Volume 5, #8 December 20, 2000 POLITICS WITH BITE! CONTACT HELP previous BACK ISSUES next
A FORUM FOR ANTI-AUTHORITARIAN POLITICAL OPINION, RESEARCH AND HUMOR

King County's Innovative Zoning Techniques

by Troy Skeels

The Washington State Supreme Court, on December 14, ruled that King County can not use "innovative zoning techniques" to convert agricultural resource lands to recreational uses. That is to say, the Court held that Counties cannot gut the Growth Management Act (GMA) for political expediency.

At the heart of the suit was an 18 acre parcel of fallow farmland near Woodinville, the Kaplan property. This parcel is designated as part of the protected Sammamish Valley Agricultural Production District. Last year, the County voted to undesignate it, in favor of constructing three soccer fields.

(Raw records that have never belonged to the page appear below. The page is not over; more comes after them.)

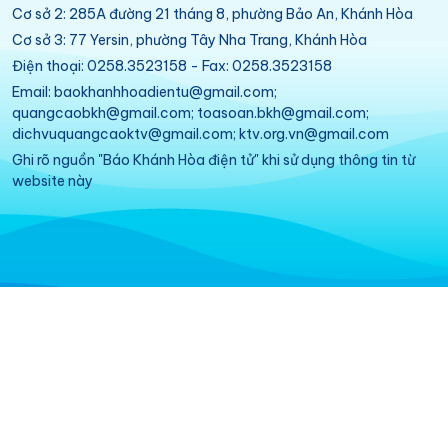
Cơ sở 2: 285A đường 21 tháng 8, phường Bảo An, Khánh Hòa
Cơ sở 3: 77 Yersin, phường Tây Nha Trang, Khánh Hòa
Điện thoại: 0258.3523158 - Fax: 0258.3523158
Email: baokhanhhoadientu@gmail.com;
quangcaobkh@gmail.com; toasoan.bkh@gmail.com;
dichvuquangcaoktv@gmail.com; ktv.org.vn@gmail.com
Ghi rõ nguồn "Báo Khánh Hòa điện tử" khi sử dụng thông tin từ
website này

Before voting to change the property's zoning designation, the County, together with some youth soccer associations, first bought the Kaplan parcel. Then it made its intentions public.

Preservation minded groups, the Puget Sound Farm Trust, Preserve Land for Agriculture Now, and Hollywood Hill Association challenged the plan before the State Growth Management Board (GMB) calling it a "sham," in their filing papers.

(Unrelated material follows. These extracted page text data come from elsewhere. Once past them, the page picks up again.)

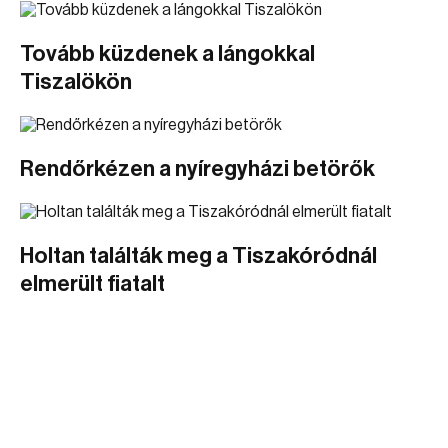
Tovább küzdenek a lángokkal
Tiszalökön
Rendőrkézen a nyíregyházi betörők
Holtan találták meg a Tiszakóródnál
elmerült fiatalt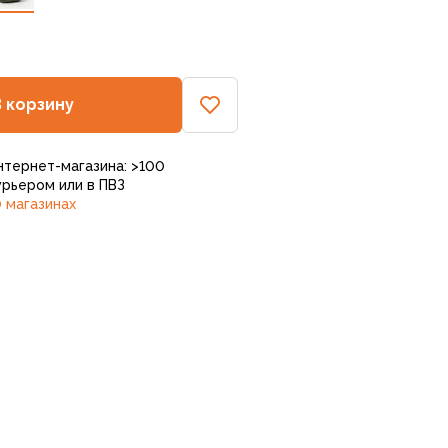
В корзину
нтернет-магазина: >100
рьером или в ПВЗ
 магазинах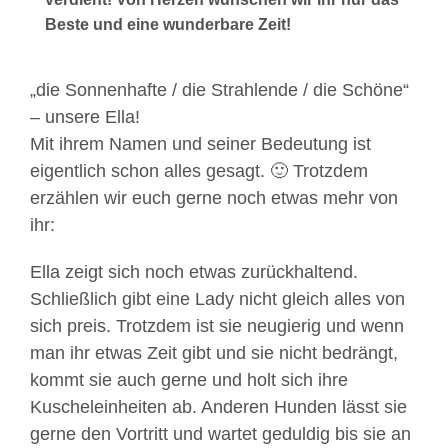
Beste und eine wunderbare Zeit!
„die Sonnenhafte / die Strahlende / die Schöne“
– unsere Ella!
Mit ihrem Namen und seiner Bedeutung ist
eigentlich schon alles gesagt. 🙂 Trotzdem
erzählen wir euch gerne noch etwas mehr von
ihr:
Ella zeigt sich noch etwas zurückhaltend.
Schließlich gibt eine Lady nicht gleich alles von
sich preis. Trotzdem ist sie neugierig und wenn
man ihr etwas Zeit gibt und sie nicht bedrängt,
kommt sie auch gerne und holt sich ihre
Kuscheleinheiten ab. Anderen Hunden lässt sie
gerne den Vortritt und wartet geduldig bis sie an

The County argued that the GMA allowed it to preserve farmland in "creative and innovative," ways. The County said that it was really swapping the Kaplan parcel for the decades old "Hmong Farm," which had been purchased with money earmarked for "recreational purposes," years ago. The County's logic offered to legitimize the productive Hmong Farm, shamelessly squatting on land that should properly be a soccer field.

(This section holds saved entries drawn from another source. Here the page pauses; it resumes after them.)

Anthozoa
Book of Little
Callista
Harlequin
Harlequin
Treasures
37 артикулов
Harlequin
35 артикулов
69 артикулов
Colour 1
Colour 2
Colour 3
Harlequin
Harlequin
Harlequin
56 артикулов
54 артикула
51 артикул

The Board agreed with the farmland preservationists. Their decision said that the legislature meant the "creative and innovative ways" were meant to "enhance" the GMA and the preservation of farmland, not dance around it. It said that the County's machinations, by effectively decreasing the viability of farming in the Sammamish valley were "contrary" to the spirit of the GMA in general.

The County appealed to King County Superior Court and got the GMB's ruling overturned.

Which brought the matter to the Supreme Court, whose 8-1 decision, cutting across ideological lines (Richard Saunders, the Wise Use Justice, voted with the majority), upheld the GMB's initial decision against the County. "The [Growth Management Act] mandates conservation of....limited, irreplaceable agricultural resource lands."

Peter Eglick, attorney for the associations that filed the initial suit, commented that the Court "resoundingly reaffirmed the paramount importance of the preservation of both agricultural land and the agricultural industry under Washington's Growth Management Act. The decision sends a clear message to local governments that they cannot manipulate their plans under the act to divert prime agricultural lands to other uses."

Western Washington lost nearly 9,000 acres of farmland per year between 1987 and 1997. As the court pointed out, agricultural land occupies only three percent of the county, while thousands of acres of non-resource land are available for sports fields.

As Richard Grubb, a former Redmond City Council member said, "The symbolism is clear: in a world where 18 to 20 million people die of starvation each year, only a society enamored of its own folly would even think about converting its precious agricultural land to other uses."